## Task directions
Return all of the rows below line for line, without changing a single word.

#### Extracted records

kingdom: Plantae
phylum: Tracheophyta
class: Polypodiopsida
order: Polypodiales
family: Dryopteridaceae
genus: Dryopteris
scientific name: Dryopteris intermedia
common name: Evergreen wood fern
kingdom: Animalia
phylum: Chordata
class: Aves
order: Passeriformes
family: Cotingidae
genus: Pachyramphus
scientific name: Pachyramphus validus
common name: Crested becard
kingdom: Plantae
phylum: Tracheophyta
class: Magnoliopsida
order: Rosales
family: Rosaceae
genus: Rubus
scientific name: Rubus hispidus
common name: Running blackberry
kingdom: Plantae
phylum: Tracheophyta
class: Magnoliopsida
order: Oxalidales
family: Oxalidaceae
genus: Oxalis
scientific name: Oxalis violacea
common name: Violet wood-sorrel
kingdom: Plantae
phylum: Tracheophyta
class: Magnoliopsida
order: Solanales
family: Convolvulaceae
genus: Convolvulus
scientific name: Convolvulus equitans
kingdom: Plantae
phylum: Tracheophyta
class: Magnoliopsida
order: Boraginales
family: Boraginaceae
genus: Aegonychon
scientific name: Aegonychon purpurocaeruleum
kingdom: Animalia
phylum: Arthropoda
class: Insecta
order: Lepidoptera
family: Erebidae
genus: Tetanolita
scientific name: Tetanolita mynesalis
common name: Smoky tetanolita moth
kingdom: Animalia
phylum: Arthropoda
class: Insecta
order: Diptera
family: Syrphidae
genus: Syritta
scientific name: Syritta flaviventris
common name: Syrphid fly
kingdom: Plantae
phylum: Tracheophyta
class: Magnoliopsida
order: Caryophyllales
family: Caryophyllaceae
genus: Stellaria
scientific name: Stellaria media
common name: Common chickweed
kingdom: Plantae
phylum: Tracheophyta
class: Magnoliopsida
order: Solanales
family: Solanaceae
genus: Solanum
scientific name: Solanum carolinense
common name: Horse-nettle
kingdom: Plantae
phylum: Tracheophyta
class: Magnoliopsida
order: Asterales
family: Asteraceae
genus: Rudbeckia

########

## Exercise output
kingdom: Plantae
phylum: Tracheophyta
class: Polypodiopsida
order: Polypodiales
family: Dryopteridaceae
genus: Dryopteris
scientific name: Dryopteris intermedia
common name: Evergreen wood fern
kingdom: Animalia
phylum: Chordata
class: Aves
order: Passeriformes
family: Cotingidae
genus: Pachyramphus
scientific name: Pachyramphus validus
common name: Crested becard
kingdom: Plantae
phylum: Tracheophyta
class: Magnoliopsida
order: Rosales
family: Rosaceae
genus: Rubus
scientific name: Rubus hispidus
common name: Running blackberry
kingdom: Plantae
phylum: Tracheophyta
class: Magnoliopsida
order: Oxalidales
family: Oxalidaceae
genus: Oxalis
scientific name: Oxalis violacea
common name: Violet wood-sorrel
kingdom: Plantae
phylum: Tracheophyta
class: Magnoliopsida
order: Solanales
family: Convolvulaceae
genus: Convolvulus
scientific name: Convolvulus equitans
kingdom: Plantae
phylum: Tracheophyta
class: Magnoliopsida
order: Boraginales
family: Boraginaceae
genus: Aegonychon
scientific name: Aegonychon purpurocaeruleum
kingdom: Animalia
phylum: Arthropoda
class: Insecta
order: Lepidoptera
family: Erebidae
genus: Tetanolita
scientific name: Tetanolita mynesalis
common name: Smoky tetanolita moth
kingdom: Animalia
phylum: Arthropoda
class: Insecta
order: Diptera
family: Syrphidae
genus: Syritta
scientific name: Syritta flaviventris
common name: Syrphid fly
kingdom: Plantae
phylum: Tracheophyta
class: Magnoliopsida
order: Caryophyllales
family: Caryophyllaceae
genus: Stellaria
scientific name: Stellaria media
common name: Common chickweed
kingdom: Plantae
phylum: Tracheophyta
class: Magnoliopsida
order: Solanales
family: Solanaceae
genus: Solanum
scientific name: Solanum carolinense
common name: Horse-nettle
kingdom: Plantae
phylum: Tracheophyta
class: Magnoliopsida
order: Asterales
family: Asteraceae
genus: Rudbeckia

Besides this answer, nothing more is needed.